| Task directions |
Where the line with "vfov_deg: 28.0" appears below, start writing out lines exactly, and finish with the line with "focal_mm: 37", which is included; write out nothing else.

Dataset entries
-=-=-=-=-
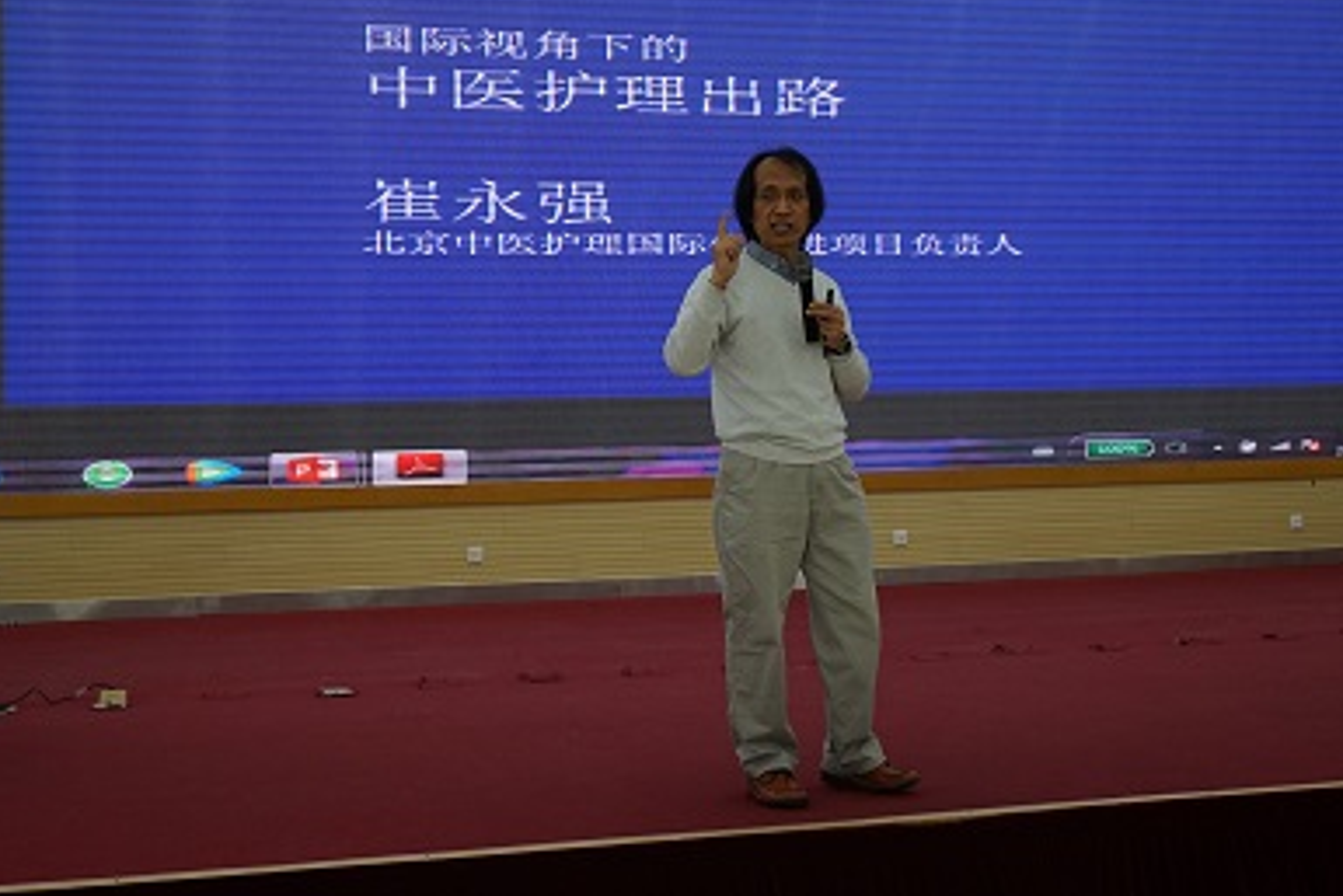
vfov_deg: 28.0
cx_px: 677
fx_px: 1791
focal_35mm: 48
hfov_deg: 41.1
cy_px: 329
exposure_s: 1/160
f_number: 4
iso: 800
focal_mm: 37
-=-=-=-=-
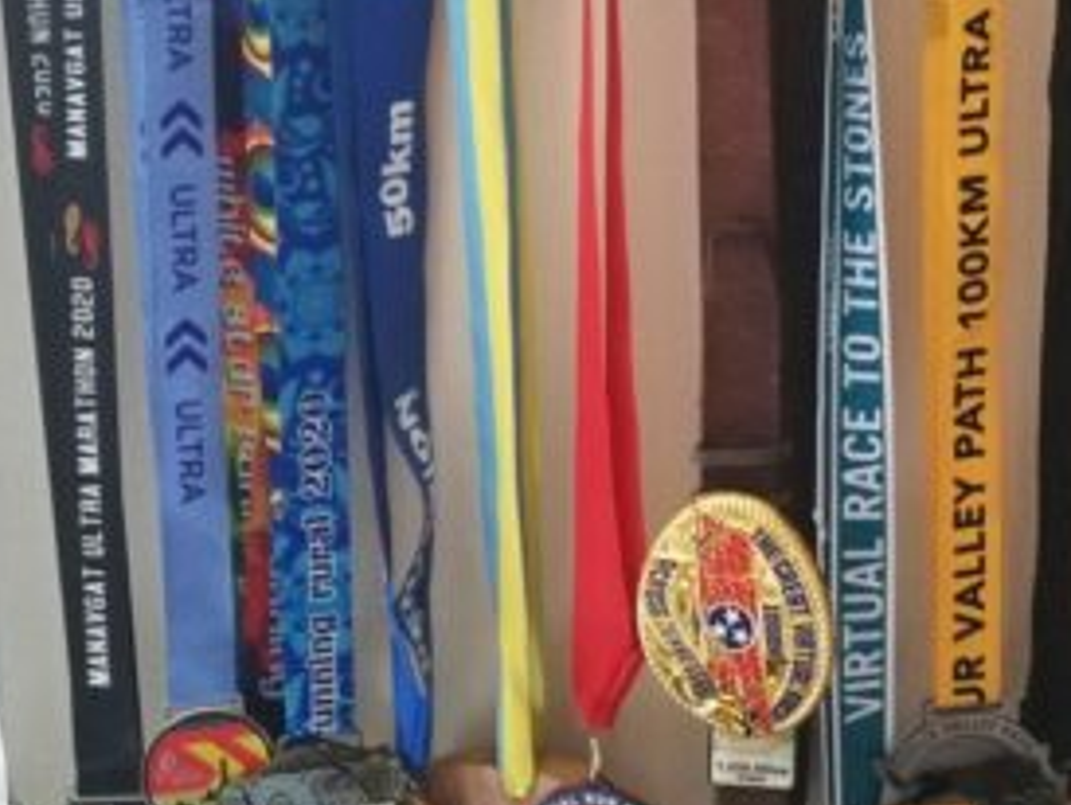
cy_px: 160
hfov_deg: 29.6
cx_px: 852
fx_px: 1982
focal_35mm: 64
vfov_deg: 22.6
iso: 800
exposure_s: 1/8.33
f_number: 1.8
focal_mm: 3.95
-=-=-=-=-
| Exercise result |
vfov_deg: 28.0
cx_px: 677
fx_px: 1791
focal_35mm: 48
hfov_deg: 41.1
cy_px: 329
exposure_s: 1/160
f_number: 4
iso: 800
focal_mm: 37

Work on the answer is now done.